### EXTRAIT DU TEXTE

Bien plus: il faut donner aux pauvres, même sous forme de « prêt », même si l'année de la rémission est proche qui n'autorise pas le recouvrement; donc, donner sans intérêt légal, avec un coeur joyeux (Déjà dans Eccli 29, 2, puis Mt 5, 39-48; Luc 6, 27-38, en particulier le ver» set 35; cf aussi Lev 25, 3, 6; Neh 5, 9). Le Seigneur aime celui qui donne avec joie (Prov 22, 8a; 2 Cor 9, 7). C'est juste le contraire de l'impie: Ps 37, 21a. L'homme juste et pieux donne: v 21b; Ps 112, 5-9; 37, 25-26.
Bien plus, donner est au fond l'unique moyen qu'a l'homme pour se convertir: le don a la fonction réelle de sacrifice expiatoire, dit un grand texte tardif avec une maturité consciente de la révélation divine de l'ancien testament: Eccli 35, 1-10. Peut-être déjà cependant en Dt 14, 29, cf Isaïe 1, 13-15. Le Seigneur veut tout le coeur des hommes!
4) Peut-on rapprocher la liturgie et la justice?
Il est clair que pour trop d'entre nous, chrétiens, il est difficile d'associer même mentalement deux réalités aussi différentes que la liturgie et la justice, et même finalement la liturgie et la charité.

######
### ENREGISTREMENTS AFFICHÉS

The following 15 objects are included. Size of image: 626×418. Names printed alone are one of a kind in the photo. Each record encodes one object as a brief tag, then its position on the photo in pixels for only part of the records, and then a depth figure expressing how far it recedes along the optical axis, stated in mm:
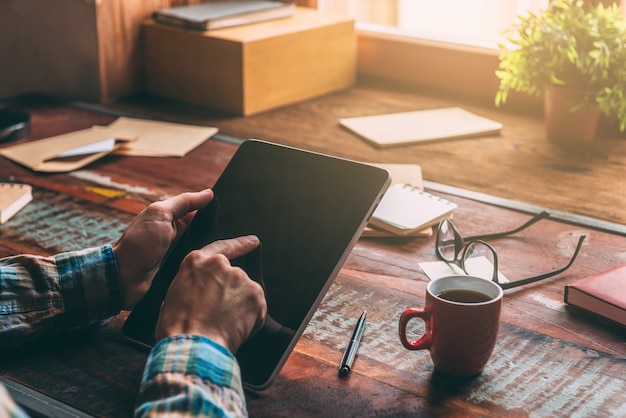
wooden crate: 1987
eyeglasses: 1119
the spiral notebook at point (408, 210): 1283
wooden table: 851
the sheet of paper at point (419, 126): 1773
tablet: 911
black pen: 906
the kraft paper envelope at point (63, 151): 1623
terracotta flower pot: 1704
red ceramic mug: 861
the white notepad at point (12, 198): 1373
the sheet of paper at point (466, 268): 1147
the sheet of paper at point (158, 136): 1698
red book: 1000
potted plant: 1610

######

POINTS À TRAITER >>
- a) Dans l'extrait sur le don aux pauvres, quelle fonction réelle un grand texte tardif attribue-t-il au don ?
- b) Recopiez mot pour mot le passage de l'extrait sur le don aux pauvres compris entre « Bien plus: il » et « et la justice? », ces deux bornes incluses.

JEU DE RÉPONSES >>
- a) Le don a la fonction réelle de sacrifice expiatoire.

- b)
Bien plus: il faut donner aux pauvres, même sous forme de « prêt », même si l'année de la rémission est proche qui n'autorise pas le recouvrement; donc, donner sans intérêt légal, avec un coeur joyeux (Déjà dans Eccli 29, 2, puis Mt 5, 39-48; Luc 6, 27-38, en particulier le ver» set 35; cf aussi Lev 25, 3, 6; Neh 5, 9). Le Seigneur aime celui qui donne avec joie (Prov 22, 8a; 2 Cor 9, 7). C'est juste le contraire de l'impie: Ps 37, 21a. L'homme juste et pieux donne: v 21b; Ps 112, 5-9; 37, 25-26.
Bien plus, donner est au fond l'unique moyen qu'a l'homme pour se convertir: le don a la fonction réelle de sacrifice expiatoire, dit un grand texte tardif avec une maturité consciente de la révélation divine de l'ancien testament: Eccli 35, 1-10. Peut-être déjà cependant en Dt 14, 29, cf Isaïe 1, 13-15. Le Seigneur veut tout le coeur des hommes!
4) Peut-on rapprocher la liturgie et la justice?